Genomic science is evolving rapidly, and there is much we still do not know about the information contained in each genetic marker and how these markers relate to one another and transcend generations. These are complicated technical questions of science and ethics that require thoughtful deliberation, a robust plan for biometric data security, and regulations on secondary uses of genetic data.
Given the seriousness of these issues, it is troubling that DHS released such a sweeping yet vague proposal with only 30 days for public comment. This was a short window for the public to process the 85-page proposed rule, a document which—in spite of its density—provided no precise details on the process or protection of genetic data.
Moving forward, DHS must specify how it will collect, test, use, and store individuals’ DNA for the purposes of immigration adjudication and enforcement. The agency should limit its use of DNA to the analysis of particular loci (genetic markers), be transparent about which loci it uses and for what specific purposes, and put in place clear policies on the retention and disposal of this sensitive information.

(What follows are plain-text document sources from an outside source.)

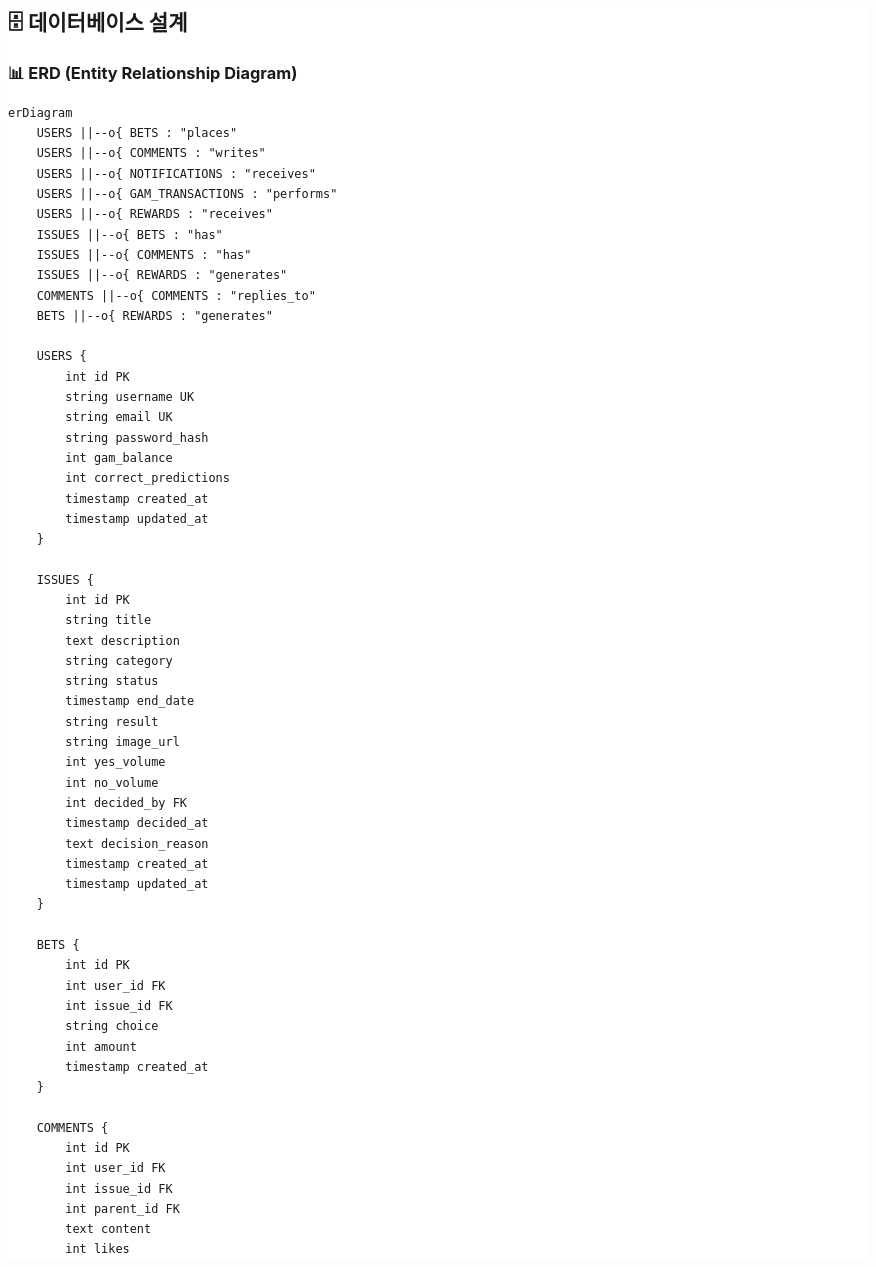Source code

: 
## 🗄️ 데이터베이스 설계

### 📊 ERD (Entity Relationship Diagram)

```mermaid
erDiagram
    USERS ||--o{ BETS : "places"
    USERS ||--o{ COMMENTS : "writes"
    USERS ||--o{ NOTIFICATIONS : "receives"
    USERS ||--o{ GAM_TRANSACTIONS : "performs"
    USERS ||--o{ REWARDS : "receives"
    ISSUES ||--o{ BETS : "has"
    ISSUES ||--o{ COMMENTS : "has"
    ISSUES ||--o{ REWARDS : "generates"
    COMMENTS ||--o{ COMMENTS : "replies_to"
    BETS ||--o{ REWARDS : "generates"

    USERS {
        int id PK
        string username UK
        string email UK
        string password_hash
        int gam_balance
        int correct_predictions
        timestamp created_at
        timestamp updated_at
    }

    ISSUES {
        int id PK
        string title
        text description
        string category
        string status
        timestamp end_date
        string result
        string image_url
        int yes_volume
        int no_volume
        int decided_by FK
        timestamp decided_at
        text decision_reason
        timestamp created_at
        timestamp updated_at
    }

    BETS {
        int id PK
        int user_id FK
        int issue_id FK
        string choice
        int amount
        timestamp created_at
    }

    COMMENTS {
        int id PK
        int user_id FK
        int issue_id FK
        int parent_id FK
        text content
        int likes
```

DNA is only one part of a broader biometric surveillance program that is expanding each year to include millions more non-citizens and U.S. citizens. When genetic information is included in multimodal, interoperable databases alongside other biometric, biographical, and social media data, the agencies holding that information have an obligation to protect these data and precisely define the parameters of their use. DHS’s proposed rule falls far short of this obligation, and future rulemaking should provide greater precision and transparency to ensure more ethical biometric governance.